Design and implement digital control for motors, power converters, and battery systems.
Use MATLAB and Simulink to build accurate system models from libraries of motors, power electronics, sensors, and loads. Take advantage of classic linear control design techniques such as Bode plots and root locus. You can use automated PID tuning to control the inverter power electronics that regulate voltage and frequency.
In Simulink, you can perform closed-loop simulations under normal and abnormal operating conditions to design current and speed controllers. Design fault detection and protection logic for model startup, shutdown, and error modes and design derating and protection logic to ensure safe motor operation.
With Simulink, you can model analog and digital components in the same simulation environment. Closed-loop simulation of the power stage and controller lets you evaluate and verify design choices such as voltage mode control and current mode control before implementing the controller.
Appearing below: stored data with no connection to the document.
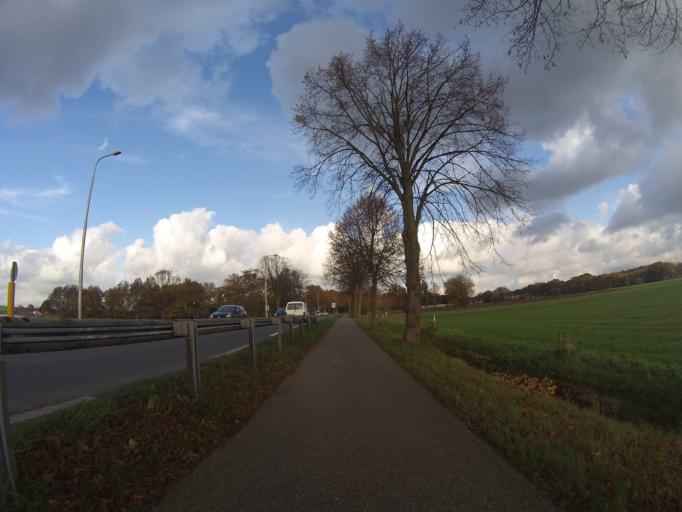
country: NL
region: Utrecht
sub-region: Gemeente Amersfoort
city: Randenbroek
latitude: 52.1791
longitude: 5.4362
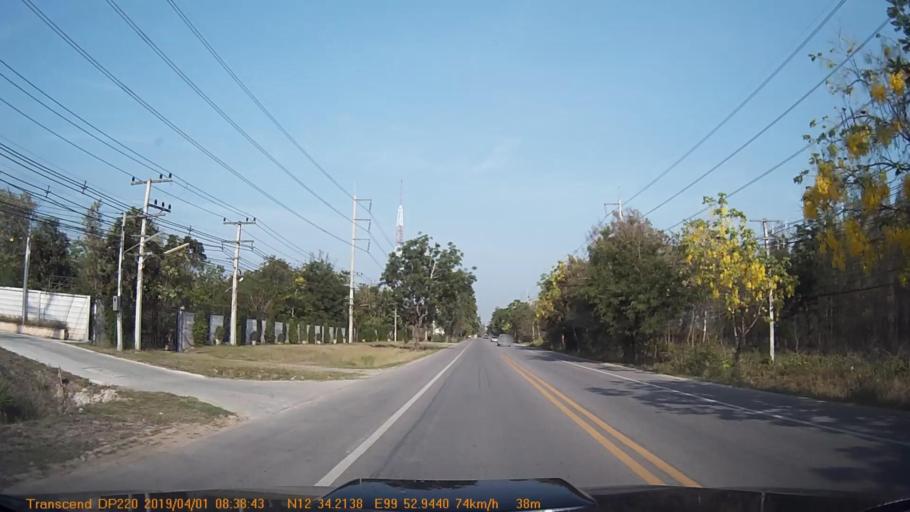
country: TH
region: Prachuap Khiri Khan
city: Hua Hin
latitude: 12.5703
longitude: 99.8823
Model power converters at different levels of fidelity: average models for system dynamics, behavioral models for switching characteristics, and detailed nonlinear switching models for parasitics and detailed design. Obtain linear models by performing small signal analysis on switching converter models using AC frequency sweeps and system identification. These models enable classical control techniques such as interactive loop shaping with Bode and root-locus plots.
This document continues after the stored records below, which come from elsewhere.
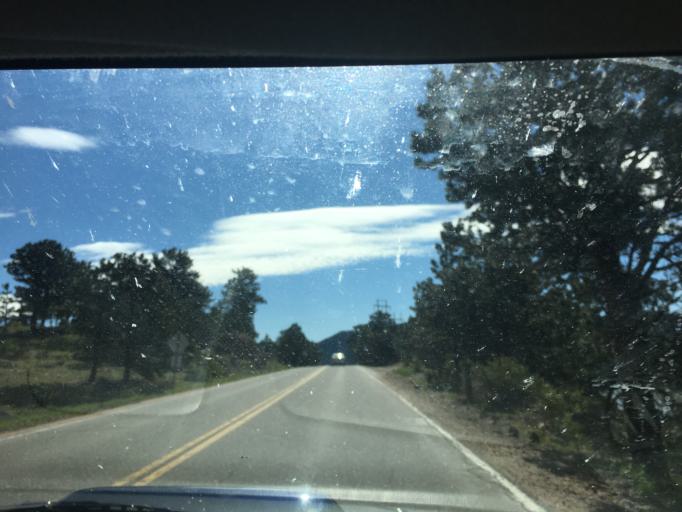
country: US
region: Colorado
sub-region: Larimer County
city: Estes Park
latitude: 40.3470
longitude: -105.5350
Simulate electronics circuitry and lumped parameter battery pack models. Work with models that have equivalent RC circuit battery packs models, switching power electronics, and varying loads and environmental conditions. Use Simulink, to design, tune, and test supervisory, closed-loop, and fault-detection algorithms.
Tune battery model parameters using test data, and capture cell chemistry, thermal, aging, and other nonlinear characteristics. State observers are designed for state-of-charge (SoC) for cell balancing and state-of-health online estimation. Run Monte Carlo experiments on the model to exercise your control algorithms across a complete range of operating conditions and fault scenarios.